Depending on the severity of retinal damage, several types of retinal prostheses can be used. Epiretinal implants stimulate nerve fibers of retinal ganglion cells by intraocular electrode arrays (up to 60 channels) that receive frames from a video camera. We expect that in the future all components of such prostheses will be implanted inside the eye. Patients with such implants can perceive the shape of objects, the brightness of colors and movement direction.
Subretinal prostheses stimulate ganglion and bipolar cells by electrical signals. They consist of thousands of microphotodiodes that respond to the level of illumination and transmit this information to the electrode array. The studies of these devices are currently at an early experimental stage.
In a transchoroidal prosthesis several dozens of stimulating electrodes are implanted under the choroid. Compared to others, this device can be implanted by a quite simple surgical procedure. Patients perceive stimuli as phosphenes and can detect simple objects.
As a rule, in non-retinal prostheses electrical stimulation of visual cortex is used. In 1974 simple visual perception was restored by implanting 64 electrodes onto the surface of the visual cortex [25]. It is possible that intracortical microelectrode arrays can yield better results.
Bidirectional BCIs (brain-computer-brain interface)

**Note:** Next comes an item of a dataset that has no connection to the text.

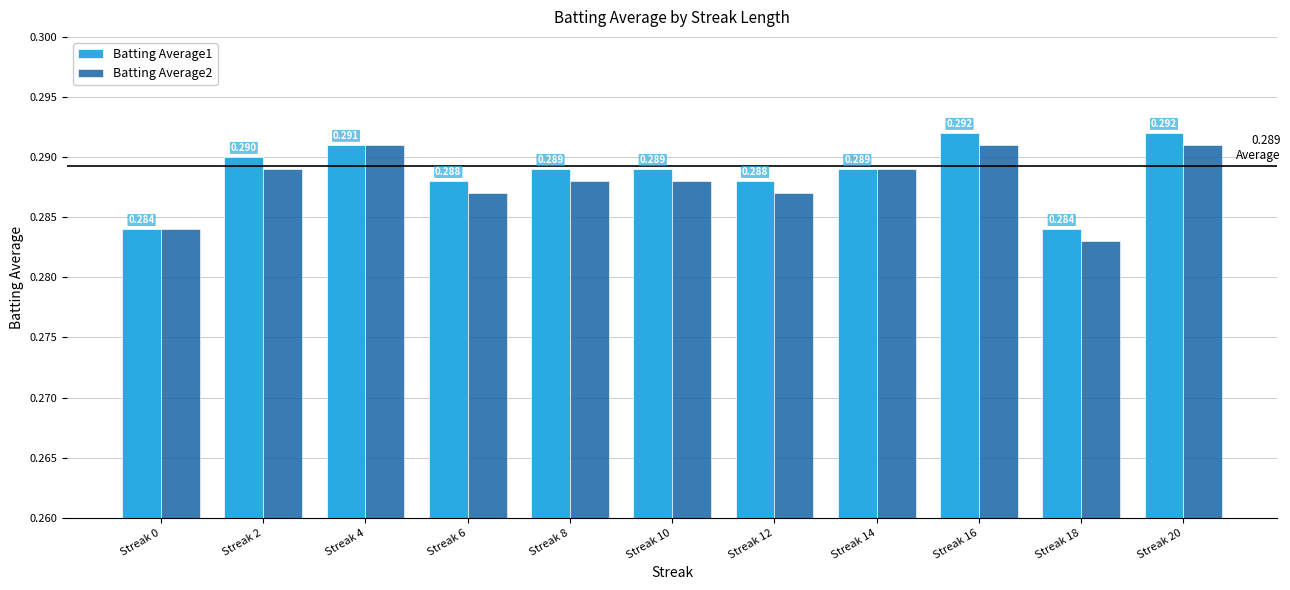

Count the Batting Average2 values in the range 0 to 1.

11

Biderictional, or sensor-connected BCIs decode brain activity and simultaneously transmit artificial sensory signals to the brain, thus creating a feedback loop. Fig. 3 shows the schematics of the first brain-computer-brain interface (BCBI) designed in Nicolelis laboratory by O’Doherty, Lebedev and their colleagues [80]. Microelectrode arrays were implanted into motor and somatosensory cortex of monkeys. The first array recorded intentions, the second one transmitted artificial tactile sensations back to the brain using intracortical microstimulation. The BCBI allowed monkeys to explore a virtual object using a cursor or a realistic image (avatar) of monkey’s arm. Virtual objects looked alike but had different texture; texture data were transmitted to the brain through microstimulation.
Brain-net
Networks that connect separate nervous systems have recently become a popular subject of research. In general, the task is to create the network that would combine knowledge and effort of several individuals for more effective problem solving. Among such distributed networks are a neuron-net (a community of people and technologies that use neuronal signals for communication), a body-net (a net in which the movements of one individual can be transmitted to another through FES) and a brain-net (an integration of several brains by BCI-technologies [81], fig. 4).
CONCLUSIONS
We are witnessing a rapid growth of BCI technologies. Researchers keep reporting new achievements and are making further progress in the development of methods and devices that will help to restore the lost functionality of the human body. With long-term use of a BCI, an artificial limb can be incorporated into the body schema formed by the brain. Many BCI projects are currently at the stage of lab experiments, but there are a few devices that have been successfully introduced into clinical practice. We envision the future in which a blind, deaf and paralyzed patient can live a life of a healthy person, assisted by neural implants and functional electrical stimulation. Using BCIs for network communication, the mankind can rise to a new level, the most recent projects on creating the “internet of bodies and minds” being the first attempt toward that goal.